Start of PROVIDED ENTRIES

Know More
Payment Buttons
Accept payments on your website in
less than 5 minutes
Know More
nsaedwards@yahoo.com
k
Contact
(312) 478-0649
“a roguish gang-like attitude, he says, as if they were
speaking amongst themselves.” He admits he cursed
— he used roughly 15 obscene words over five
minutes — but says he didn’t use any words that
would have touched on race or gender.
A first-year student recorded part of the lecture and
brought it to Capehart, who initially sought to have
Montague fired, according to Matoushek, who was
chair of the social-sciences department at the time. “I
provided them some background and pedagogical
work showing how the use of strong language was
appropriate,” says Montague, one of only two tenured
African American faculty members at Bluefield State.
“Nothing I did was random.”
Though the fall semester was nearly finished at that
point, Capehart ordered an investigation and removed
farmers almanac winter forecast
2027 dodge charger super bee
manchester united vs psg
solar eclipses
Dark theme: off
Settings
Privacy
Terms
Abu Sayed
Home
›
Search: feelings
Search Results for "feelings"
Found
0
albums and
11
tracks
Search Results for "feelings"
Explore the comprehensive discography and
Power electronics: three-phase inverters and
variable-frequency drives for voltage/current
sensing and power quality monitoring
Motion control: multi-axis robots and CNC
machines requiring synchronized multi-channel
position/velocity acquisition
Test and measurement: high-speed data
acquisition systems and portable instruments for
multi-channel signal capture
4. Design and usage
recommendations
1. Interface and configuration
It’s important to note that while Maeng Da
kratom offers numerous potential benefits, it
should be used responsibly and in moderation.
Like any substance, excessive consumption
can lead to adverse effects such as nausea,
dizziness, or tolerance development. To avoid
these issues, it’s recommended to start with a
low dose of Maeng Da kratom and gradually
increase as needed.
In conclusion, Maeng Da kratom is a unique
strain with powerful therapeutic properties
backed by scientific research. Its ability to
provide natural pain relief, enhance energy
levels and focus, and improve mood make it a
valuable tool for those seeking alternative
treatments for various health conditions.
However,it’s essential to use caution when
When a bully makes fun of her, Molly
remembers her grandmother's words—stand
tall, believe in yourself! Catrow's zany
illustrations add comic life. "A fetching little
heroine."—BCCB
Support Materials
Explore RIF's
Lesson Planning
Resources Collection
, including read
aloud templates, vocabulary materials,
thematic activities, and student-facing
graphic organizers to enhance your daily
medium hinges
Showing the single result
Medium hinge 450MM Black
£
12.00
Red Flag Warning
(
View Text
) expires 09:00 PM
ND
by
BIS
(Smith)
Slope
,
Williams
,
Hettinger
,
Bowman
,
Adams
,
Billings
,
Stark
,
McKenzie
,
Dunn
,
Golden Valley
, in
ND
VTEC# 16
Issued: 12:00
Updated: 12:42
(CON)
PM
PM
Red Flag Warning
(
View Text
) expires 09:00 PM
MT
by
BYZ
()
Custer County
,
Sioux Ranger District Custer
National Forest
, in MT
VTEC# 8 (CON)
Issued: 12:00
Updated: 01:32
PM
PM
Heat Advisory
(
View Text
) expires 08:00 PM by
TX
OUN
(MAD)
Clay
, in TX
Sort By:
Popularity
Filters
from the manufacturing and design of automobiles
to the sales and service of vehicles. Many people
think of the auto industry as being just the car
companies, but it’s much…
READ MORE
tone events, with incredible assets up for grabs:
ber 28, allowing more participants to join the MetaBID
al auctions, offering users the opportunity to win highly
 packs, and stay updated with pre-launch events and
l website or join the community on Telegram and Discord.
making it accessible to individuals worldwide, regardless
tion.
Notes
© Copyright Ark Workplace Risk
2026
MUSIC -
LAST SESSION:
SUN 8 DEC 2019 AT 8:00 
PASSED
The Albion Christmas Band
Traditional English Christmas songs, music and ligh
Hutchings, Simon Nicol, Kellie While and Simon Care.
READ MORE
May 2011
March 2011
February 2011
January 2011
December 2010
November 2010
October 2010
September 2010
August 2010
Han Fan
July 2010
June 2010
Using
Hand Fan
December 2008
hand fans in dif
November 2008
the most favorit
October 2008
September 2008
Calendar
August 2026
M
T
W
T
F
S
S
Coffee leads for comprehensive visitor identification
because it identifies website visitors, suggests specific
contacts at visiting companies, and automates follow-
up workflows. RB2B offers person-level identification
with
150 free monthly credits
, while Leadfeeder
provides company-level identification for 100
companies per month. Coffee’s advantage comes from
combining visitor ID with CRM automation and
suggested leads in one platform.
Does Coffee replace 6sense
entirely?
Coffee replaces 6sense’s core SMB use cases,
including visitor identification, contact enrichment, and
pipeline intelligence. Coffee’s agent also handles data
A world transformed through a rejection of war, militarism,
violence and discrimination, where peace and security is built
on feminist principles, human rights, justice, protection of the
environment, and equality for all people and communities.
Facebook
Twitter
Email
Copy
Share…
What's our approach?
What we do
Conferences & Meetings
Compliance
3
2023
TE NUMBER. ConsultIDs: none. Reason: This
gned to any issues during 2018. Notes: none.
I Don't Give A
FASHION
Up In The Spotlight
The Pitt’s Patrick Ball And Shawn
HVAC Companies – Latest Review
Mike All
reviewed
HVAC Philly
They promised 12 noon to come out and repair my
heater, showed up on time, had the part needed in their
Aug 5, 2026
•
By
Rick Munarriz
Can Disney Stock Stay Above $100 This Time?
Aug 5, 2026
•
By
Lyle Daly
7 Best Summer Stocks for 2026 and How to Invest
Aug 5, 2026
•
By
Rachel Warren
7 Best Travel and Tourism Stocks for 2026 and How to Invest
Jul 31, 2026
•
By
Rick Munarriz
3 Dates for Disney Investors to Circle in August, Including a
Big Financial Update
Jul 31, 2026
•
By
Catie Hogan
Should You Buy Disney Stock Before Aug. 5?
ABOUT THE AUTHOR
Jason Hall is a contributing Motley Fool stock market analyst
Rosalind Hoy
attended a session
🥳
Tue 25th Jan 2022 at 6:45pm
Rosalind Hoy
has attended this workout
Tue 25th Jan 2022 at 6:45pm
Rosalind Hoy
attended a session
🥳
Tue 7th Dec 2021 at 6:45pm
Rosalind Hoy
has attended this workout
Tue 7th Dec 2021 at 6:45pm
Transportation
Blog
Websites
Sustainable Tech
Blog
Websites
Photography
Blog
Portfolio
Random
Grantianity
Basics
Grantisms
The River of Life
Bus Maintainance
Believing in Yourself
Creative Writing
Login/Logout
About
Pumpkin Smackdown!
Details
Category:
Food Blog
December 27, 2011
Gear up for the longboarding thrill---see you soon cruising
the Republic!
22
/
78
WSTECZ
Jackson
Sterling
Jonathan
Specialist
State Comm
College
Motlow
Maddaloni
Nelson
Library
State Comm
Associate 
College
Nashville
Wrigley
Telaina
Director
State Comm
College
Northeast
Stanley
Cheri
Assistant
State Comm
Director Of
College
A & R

End of PROVIDED ENTRIES

▶ YOUR ASSIGNMENT
The full listing should be output exactly, line for line.

▶ TASK RESULT
Know More
Payment Buttons
Accept payments on your website in
less than 5 minutes
Know More
nsaedwards@yahoo.com
k
Contact
(312) 478-0649
“a roguish gang-like attitude, he says, as if they were
speaking amongst themselves.” He admits he cursed
— he used roughly 15 obscene words over five
minutes — but says he didn’t use any words that
would have touched on race or gender.
A first-year student recorded part of the lecture and
brought it to Capehart, who initially sought to have
Montague fired, according to Matoushek, who was
chair of the social-sciences department at the time. “I
provided them some background and pedagogical
work showing how the use of strong language was
appropriate,” says Montague, one of only two tenured
African American faculty members at Bluefield State.
“Nothing I did was random.”
Though the fall semester was nearly finished at that
point, Capehart ordered an investigation and removed
farmers almanac winter forecast
2027 dodge charger super bee
manchester united vs psg
solar eclipses
Dark theme: off
Settings
Privacy
Terms
Abu Sayed
Home
›
Search: feelings
Search Results for "feelings"
Found
0
albums and
11
tracks
Search Results for "feelings"
Explore the comprehensive discography and
Power electronics: three-phase inverters and
variable-frequency drives for voltage/current
sensing and power quality monitoring
Motion control: multi-axis robots and CNC
machines requiring synchronized multi-channel
position/velocity acquisition
Test and measurement: high-speed data
acquisition systems and portable instruments for
multi-channel signal capture
4. Design and usage
recommendations
1. Interface and configuration
It’s important to note that while Maeng Da
kratom offers numerous potential benefits, it
should be used responsibly and in moderation.
Like any substance, excessive consumption
can lead to adverse effects such as nausea,
dizziness, or tolerance development. To avoid
these issues, it’s recommended to start with a
low dose of Maeng Da kratom and gradually
increase as needed.
In conclusion, Maeng Da kratom is a unique
strain with powerful therapeutic properties
backed by scientific research. Its ability to
provide natural pain relief, enhance energy
levels and focus, and improve mood make it a
valuable tool for those seeking alternative
treatments for various health conditions.
However,it’s essential to use caution when
When a bully makes fun of her, Molly
remembers her grandmother's words—stand
tall, believe in yourself! Catrow's zany
illustrations add comic life. "A fetching little
heroine."—BCCB
Support Materials
Explore RIF's
Lesson Planning
Resources Collection
, including read
aloud templates, vocabulary materials,
thematic activities, and student-facing
graphic organizers to enhance your daily
medium hinges
Showing the single result
Medium hinge 450MM Black
£
12.00
Red Flag Warning
(
View Text
) expires 09:00 PM
ND
by
BIS
(Smith)
Slope
,
Williams
,
Hettinger
,
Bowman
,
Adams
,
Billings
,
Stark
,
McKenzie
,
Dunn
,
Golden Valley
, in
ND
VTEC# 16
Issued: 12:00
Updated: 12:42
(CON)
PM
PM
Red Flag Warning
(
View Text
) expires 09:00 PM
MT
by
BYZ
()
Custer County
,
Sioux Ranger District Custer
National Forest
, in MT
VTEC# 8 (CON)
Issued: 12:00
Updated: 01:32
PM
PM
Heat Advisory
(
View Text
) expires 08:00 PM by
TX
OUN
(MAD)
Clay
, in TX
Sort By:
Popularity
Filters
from the manufacturing and design of automobiles
to the sales and service of vehicles. Many people
think of the auto industry as being just the car
companies, but it’s much…
READ MORE
tone events, with incredible assets up for grabs:
ber 28, allowing more participants to join the MetaBID
al auctions, offering users the opportunity to win highly
 packs, and stay updated with pre-launch events and
l website or join the community on Telegram and Discord.
making it accessible to individuals worldwide, regardless
tion.
Notes
© Copyright Ark Workplace Risk
2026
MUSIC -
LAST SESSION:
SUN 8 DEC 2019 AT 8:00 
PASSED
The Albion Christmas Band
Traditional English Christmas songs, music and ligh
Hutchings, Simon Nicol, Kellie While and Simon Care.
READ MORE
May 2011
March 2011
February 2011
January 2011
December 2010
November 2010
October 2010
September 2010
August 2010
Han Fan
July 2010
June 2010
Using
Hand Fan
December 2008
hand fans in dif
November 2008
the most favorit
October 2008
September 2008
Calendar
August 2026
M
T
W
T
F
S
S
Coffee leads for comprehensive visitor identification
because it identifies website visitors, suggests specific
contacts at visiting companies, and automates follow-
up workflows. RB2B offers person-level identification
with
150 free monthly credits
, while Leadfeeder
provides company-level identification for 100
companies per month. Coffee’s advantage comes from
combining visitor ID with CRM automation and
suggested leads in one platform.
Does Coffee replace 6sense
entirely?
Coffee replaces 6sense’s core SMB use cases,
including visitor identification, contact enrichment, and
pipeline intelligence. Coffee’s agent also handles data
A world transformed through a rejection of war, militarism,
violence and discrimination, where peace and security is built
on feminist principles, human rights, justice, protection of the
environment, and equality for all people and communities.
Facebook
Twitter
Email
Copy
Share…
What's our approach?
What we do
Conferences & Meetings
Compliance
3
2023
TE NUMBER. ConsultIDs: none. Reason: This
gned to any issues during 2018. Notes: none.
I Don't Give A
FASHION
Up In The Spotlight
The Pitt’s Patrick Ball And Shawn
HVAC Companies – Latest Review
Mike All
reviewed
HVAC Philly
They promised 12 noon to come out and repair my
heater, showed up on time, had the part needed in their
Aug 5, 2026
•
By
Rick Munarriz
Can Disney Stock Stay Above $100 This Time?
Aug 5, 2026
•
By
Lyle Daly
7 Best Summer Stocks for 2026 and How to Invest
Aug 5, 2026
•
By
Rachel Warren
7 Best Travel and Tourism Stocks for 2026 and How to Invest
Jul 31, 2026
•
By
Rick Munarriz
3 Dates for Disney Investors to Circle in August, Including a
Big Financial Update
Jul 31, 2026
•
By
Catie Hogan
Should You Buy Disney Stock Before Aug. 5?
ABOUT THE AUTHOR
Jason Hall is a contributing Motley Fool stock market analyst
Rosalind Hoy
attended a session
🥳
Tue 25th Jan 2022 at 6:45pm
Rosalind Hoy
has attended this workout
Tue 25th Jan 2022 at 6:45pm
Rosalind Hoy
attended a session
🥳
Tue 7th Dec 2021 at 6:45pm
Rosalind Hoy
has attended this workout
Tue 7th Dec 2021 at 6:45pm
Transportation
Blog
Websites
Sustainable Tech
Blog
Websites
Photography
Blog
Portfolio
Random
Grantianity
Basics
Grantisms
The River of Life
Bus Maintainance
Believing in Yourself
Creative Writing
Login/Logout
About
Pumpkin Smackdown!
Details
Category:
Food Blog
December 27, 2011
Gear up for the longboarding thrill---see you soon cruising
the Republic!
22
/
78
WSTECZ
Jackson
Sterling
Jonathan
Specialist
State Comm
College
Motlow
Maddaloni
Nelson
Library
State Comm
Associate 
College
Nashville
Wrigley
Telaina
Director
State Comm
College
Northeast
Stanley
Cheri
Assistant
State Comm
Director Of
College
A & R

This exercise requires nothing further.